CVS drug prices takes on Wal-Mart’s generic drug prices — with a gimmicky twist
As Wal-Mart has taken the lead in lowering prices on generic drugs among brick-and-mortar retailers, the major drug chains have been slow to respond. Walgreens came around first, and now CVS has finally responded — with a $9.99 price point on a 90-day supply of about 400 different medications starting later this month.
Despite the fact that CVS is a day late and dollar short on reducing prices on generics, its announcement got some surprisingly high-profile media coverage from the likes of the Dallas Morning News and the Los Angeles Times.
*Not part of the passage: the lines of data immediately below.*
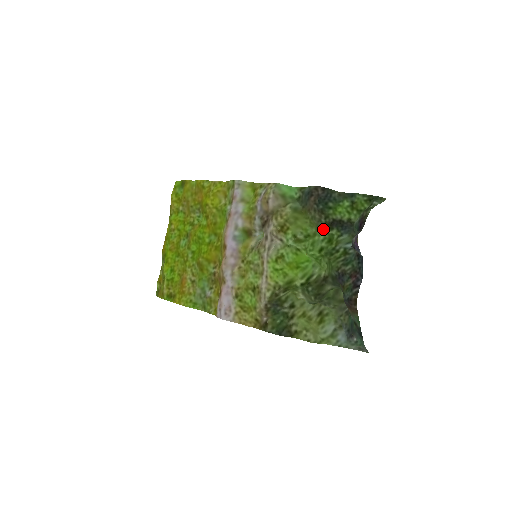
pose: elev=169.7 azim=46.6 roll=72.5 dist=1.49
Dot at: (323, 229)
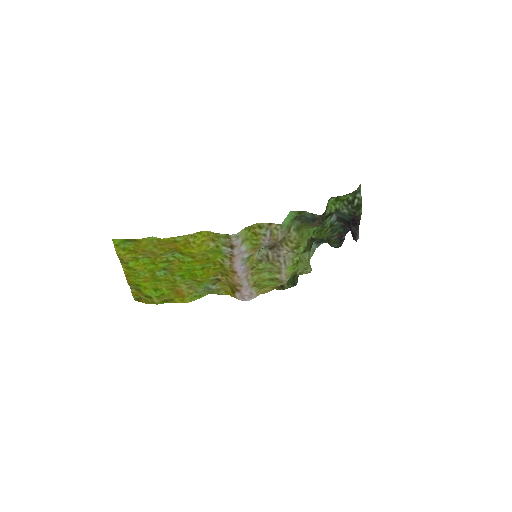
Dot at: occluded
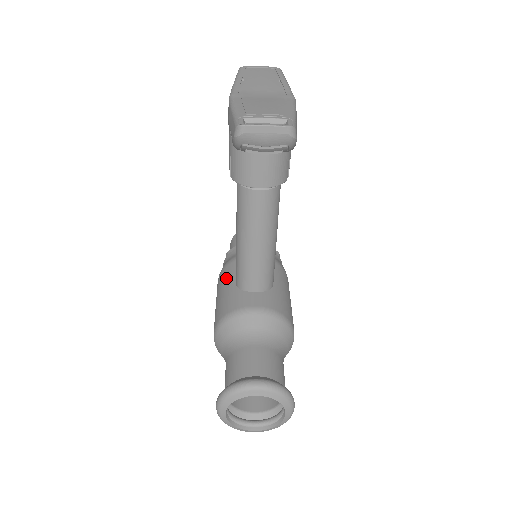
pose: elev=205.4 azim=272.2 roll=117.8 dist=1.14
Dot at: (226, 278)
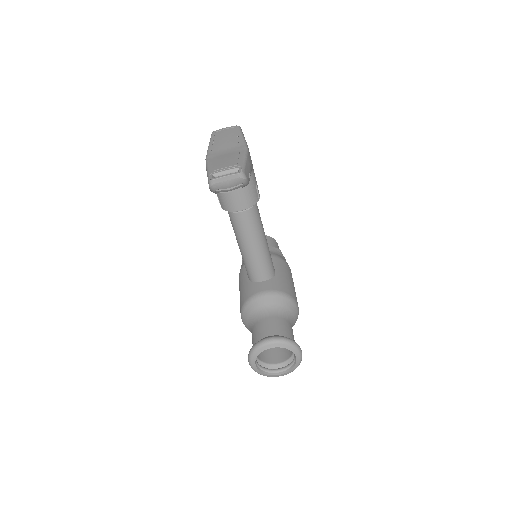
Dot at: (242, 277)
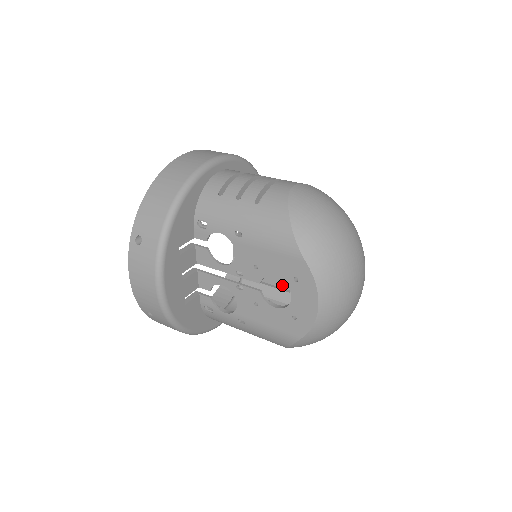
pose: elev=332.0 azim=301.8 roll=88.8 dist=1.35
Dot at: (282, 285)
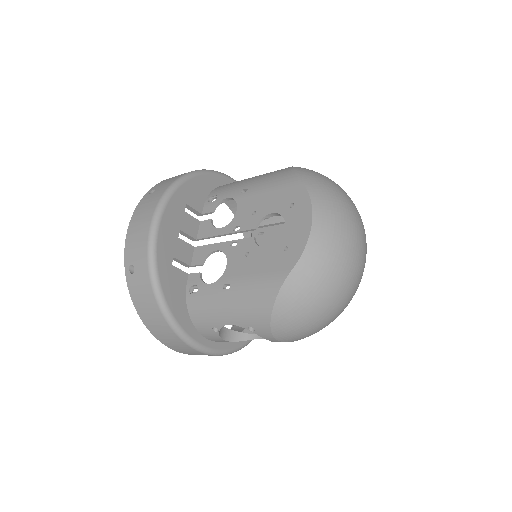
Dot at: occluded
Why, you might wonder? Because of an added gimmick that won’t do much for healthcare consumers — but that has obviously been good for PR.
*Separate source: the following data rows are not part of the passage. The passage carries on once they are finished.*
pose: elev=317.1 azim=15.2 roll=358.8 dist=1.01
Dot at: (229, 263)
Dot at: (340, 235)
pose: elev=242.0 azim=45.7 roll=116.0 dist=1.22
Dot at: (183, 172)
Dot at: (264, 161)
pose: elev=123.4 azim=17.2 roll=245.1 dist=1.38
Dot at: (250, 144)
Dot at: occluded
The gimmick? To “bundle its program with medical care from its in-store clinics.”
Sounds great — till you realize what this “bundle” consists of. You pay $10 per year for a CVS Health Savings Pass, and you get the lower generic drug price and a 10 percent discount at CVS MinuteClinics.
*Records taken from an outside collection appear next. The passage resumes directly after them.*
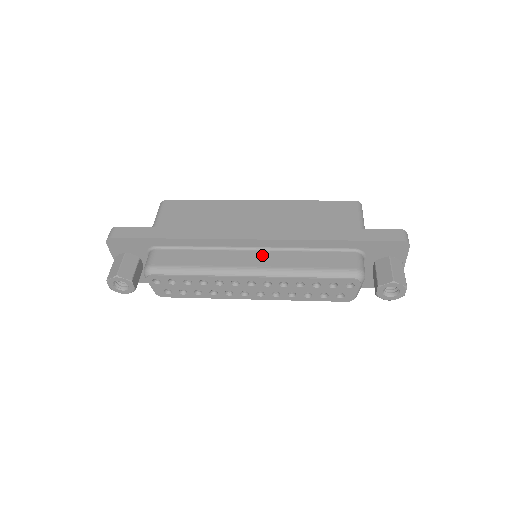
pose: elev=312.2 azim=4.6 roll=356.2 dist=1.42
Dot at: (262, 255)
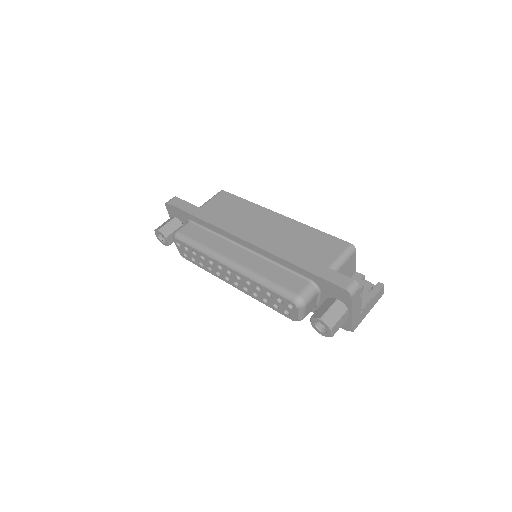
Dot at: (246, 255)
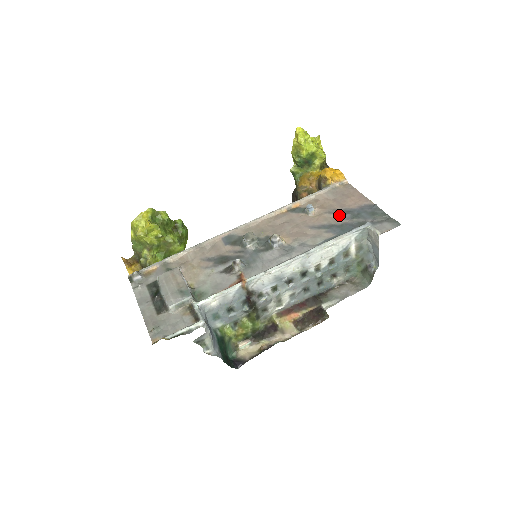
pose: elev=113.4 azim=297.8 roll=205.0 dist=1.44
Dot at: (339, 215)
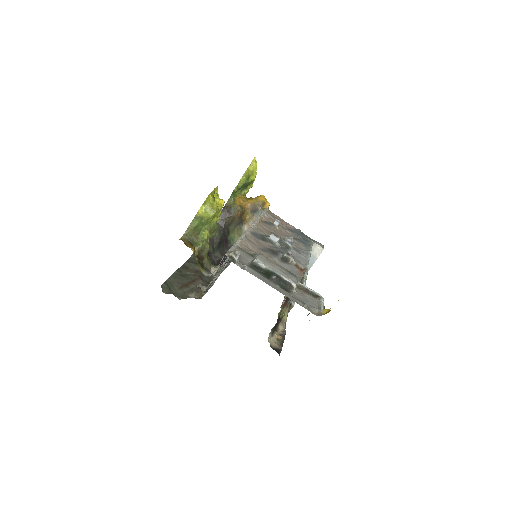
Dot at: (292, 232)
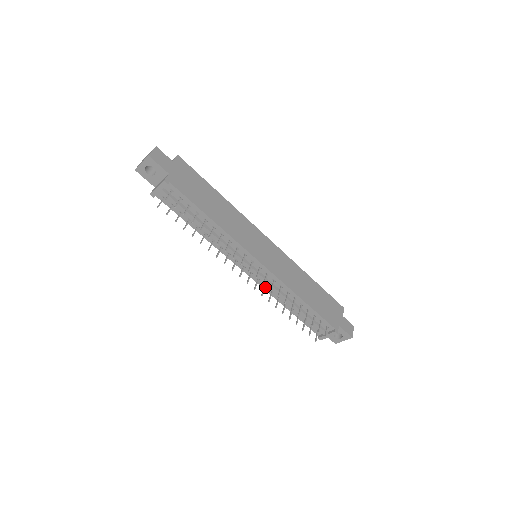
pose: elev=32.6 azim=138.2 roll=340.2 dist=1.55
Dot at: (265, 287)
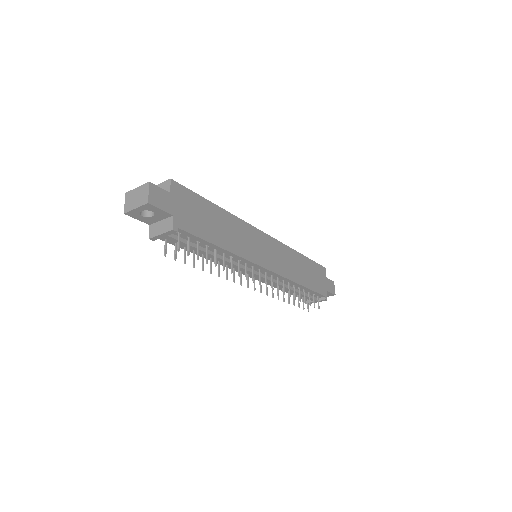
Dot at: occluded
Ten whole percent? Consider our healthcare crisis solved.
Of course, the tens of millions of Americans who are struggling to pay their prescription drug bills each month know that the problem has never been low-cost generics, but drugs that aren’t among the 400 on the lists of Wal-Mart, Target, Walgreens, Kroger or CVS. The drugs that bust family budgets aren’t on anybody’s list.
And paying a little less for a visit with a nurse in the back corner of a drugstore will do little to ease that pain.